Aos 57 anos, Sandrine é uma das estrelas mais prolíficas de sua pátria na atualidade, sempre atenta a temas polêmicos da contemporaneidade, como os ranços xenófobos da Europa. Tem três filmes no forno neste momento, para chegarem às telas até dezembro: "Banquise", de Emmanuel Courcol; "L'Accident de Piano", de Quentin Dupieux; e "Personne d'Autre", de Jean-Baptiste Léonetti. "Eu busco expressar vivências, sem jamais incorrer em caricaturas", disse a atriz ao Correio. "Na História do cinema francês, nós aprendemos com François Truffaut que a doçura é uma forma de falar de inquietações do nosso tempo. Busco filmes que encontrem uma forma doce de expor crises angústias".

Popularizada entre os cinéfilos brasileiros por "Betty Fisher e Outras Histórias" (2001) e "O Pequeno Nicolau" (2009), a atriz participou de fenômenos recentes da venda de ingresso como "Novembro - Paris Atacada", de Cédric Jimenez, visto em seu país por cerca de 2,3 milhões de pagantes, em 2022. Brilhou ainda no recém-lançado "Crônica de uma Relação Passageira", que saiu de Cannes com o status de cult. "Les Barbares" encontra o mesmo destino no Bafici, onde se firma como um ímã das plateias portenhas.

"Tenho me empenhado em histórias que tragam uma afirmação da vida nesta era de medo", disse Sandrine via Zoom.

Com estreias a caminho até domingo, quando encerra sua programação, o Bafici emplacou mais um queridinho no coração dos argentinos: a produção paraguaia "Bajo Las Banderas, El Sol", de Juanjo Pereira. Sete anos depois da consagração de "As Herdeiras", nuestros hermanos paraguaios voltam a se destacar no coração dos grandes festivais do mundo. Em competição no É Tudo Verdade, no RJ e em SP, o documentário é um mosaico de exuberante montagem. Sua estrutura formal é uma reação à recordações latinas de 1989, ano da queda da ditadura de 35 anos de Alfredo Stroessner.
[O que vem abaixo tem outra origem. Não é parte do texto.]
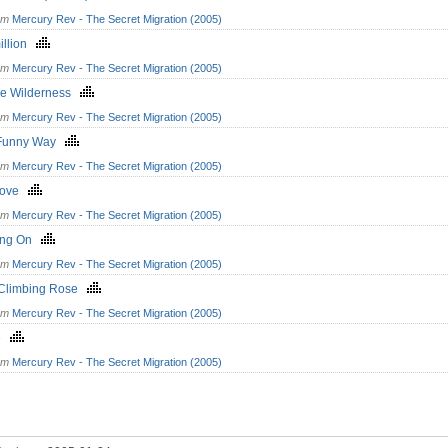
om
Mercury Rev - The Secret Migration (2005)
illion
om
Mercury Rev - The Secret Migration (2005)
he Wilderness
om
Mercury Rev - The Secret Migration (2005)
 Funny Way
om
Mercury Rev - The Secret Migration (2005)
Love
om
Mercury Rev - The Secret Migration (2005)
ing On
om
Mercury Rev - The Secret Migration (2005)
Climbing Rose
om
Mercury Rev - The Secret Migration (2005)
se
om
Mercury Rev - The Secret Migration (2005)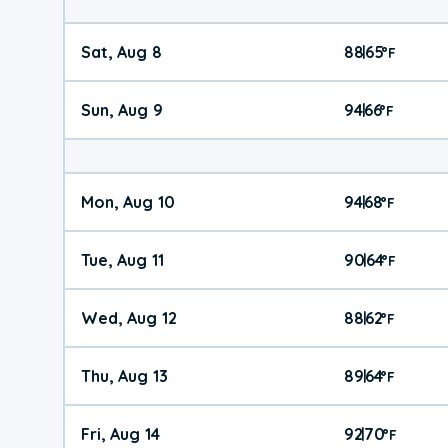
Sat, Aug 8
88
65
|
°
F
Sun, Aug 9
94
66
|
°
F
Mon, Aug 10
94
68
|
°
F
Tue, Aug 11
90
64
|
°
F
Wed, Aug 12
88
62
|
°
F
Thu, Aug 13
89
64
|
°
F
Fri, Aug 14
92
70
|
°
F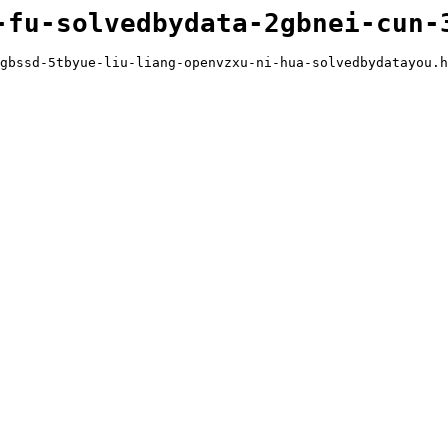
-fu-solvedbydata-2gbnei-cun-
gbssd-5tbyue-liu-liang-openvzxu-ni-hua-solvedbydatayou.h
Sua saída do Poder marcou o fim de um dos regimes autoritários mais duradouros do mundo. Isso também levou ao abandono dos arquivos audiovisuais que haviam consolidado seu comando. Esse material, criado para moldar uma identidade nacional e celebrar um regime de direita, foi deixado para desaparecer da memória. Juanjo cuidou para evitar esse destino.